Since the election, the CFPB has issued one final rule to supervise Big Tech firms including Apple, Google, PayPal and others that offer digital funds transfers and payment wallets. 

The CFPB also launched a new rulemaking Monday to address inaccurate credit reporting affecting survivors of domestic violence, elder abuse and other forms of financial abuse. In the next few weeks, the CFPB is expected to issue final rules on overdraft fees and removing medical debt from credit reports.

"The agency is unaccountable to Congress, and Director Chopra seems intent on proving this to be true," Scott said.

Chopra said, "I don't think it makes sense for the CFPB to be a dead fish. People between election day and inauguration day are still getting scammed. They're still being the victims of so much wrongdoing."

There is no requirement for federal agencies to abstain from issuing new rules or regulations during a changeover in administrations.

[Collected data]
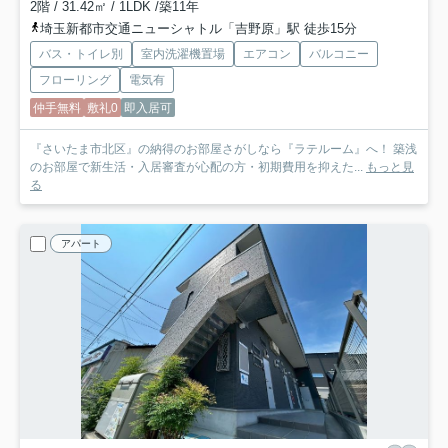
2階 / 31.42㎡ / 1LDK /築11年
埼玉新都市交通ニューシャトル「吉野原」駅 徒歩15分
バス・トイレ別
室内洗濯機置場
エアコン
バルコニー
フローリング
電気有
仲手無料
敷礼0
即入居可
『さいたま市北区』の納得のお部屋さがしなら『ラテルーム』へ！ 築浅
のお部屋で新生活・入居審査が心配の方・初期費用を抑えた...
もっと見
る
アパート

==

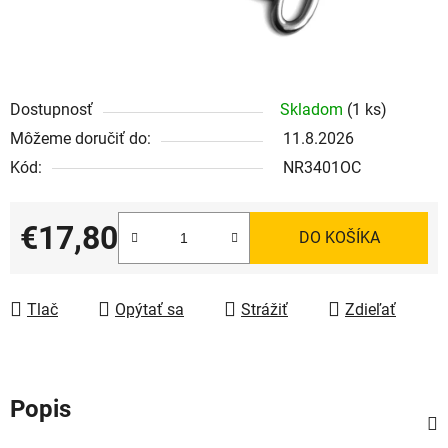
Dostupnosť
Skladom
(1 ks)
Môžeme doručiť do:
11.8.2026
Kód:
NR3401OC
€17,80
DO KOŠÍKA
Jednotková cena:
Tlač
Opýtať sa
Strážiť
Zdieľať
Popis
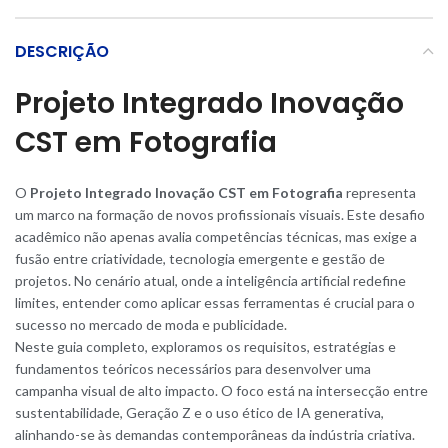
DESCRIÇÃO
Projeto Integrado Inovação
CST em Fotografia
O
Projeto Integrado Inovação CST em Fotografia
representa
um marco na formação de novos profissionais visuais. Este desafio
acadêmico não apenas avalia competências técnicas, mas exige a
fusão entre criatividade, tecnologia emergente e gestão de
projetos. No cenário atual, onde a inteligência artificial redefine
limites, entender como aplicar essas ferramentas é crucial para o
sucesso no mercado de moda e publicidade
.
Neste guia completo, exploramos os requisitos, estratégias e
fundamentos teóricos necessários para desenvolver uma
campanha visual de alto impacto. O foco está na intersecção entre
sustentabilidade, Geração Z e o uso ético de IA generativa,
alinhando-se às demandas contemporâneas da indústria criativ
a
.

==

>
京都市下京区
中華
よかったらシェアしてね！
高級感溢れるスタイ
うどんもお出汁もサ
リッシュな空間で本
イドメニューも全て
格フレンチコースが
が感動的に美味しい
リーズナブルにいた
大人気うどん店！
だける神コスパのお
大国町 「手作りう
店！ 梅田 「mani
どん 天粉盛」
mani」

*TO DO*: Resume the article on the CFPB's post-election rulemaking, picking up after its final sentence.

*RESULT*:
As an example, at the end of Trump's first term in 2020, the Federal Deposit Insurance Corp. passed both a broker deposit rule and a new industrial loan company rule, which were later overturned by the Biden administration.

Republicans are widely expected to try to pass bills next year that would turn the CFPB's single-director structure into a five-member commission and subject the bureau to congressional appropriations. In May, the Supreme Court upheld the CFPB's funding through the Federal Reserve Board in a 7-2 ruling written by Justice Clarence Thomas. 

Sen. Katie Britt, R-Alabama, raised some of the same concerns as Scott. 

"The CFPB is the only financial agency that has continued to push out last-second rulemaking," Britt said. "In my opinion, that is unacceptable and reforming the CFPB should be an immediate priority for the next Congress."

Chopra generally dodged Republican criticism by arguing that some of the CFPB's proposals have bipartisan support including efforts to rein in scams of the elderly, digital surveillance by large technology firms and credit card interest rates. 

Sen. Elizabeth Warren, D-Mass., who will take over as ranking member of the committee next year, said Trump has promised to cap credit card interest rates at 10%

"That is the kind of big structural change that will make a big difference to families across America," Warren said, noting that annual percentage rates on credit cards have doubled to more than 30% — up from 13% in 2013. Credit card debt hit $1.2 trillion this year, with $130 billion a year paid in interest and fees.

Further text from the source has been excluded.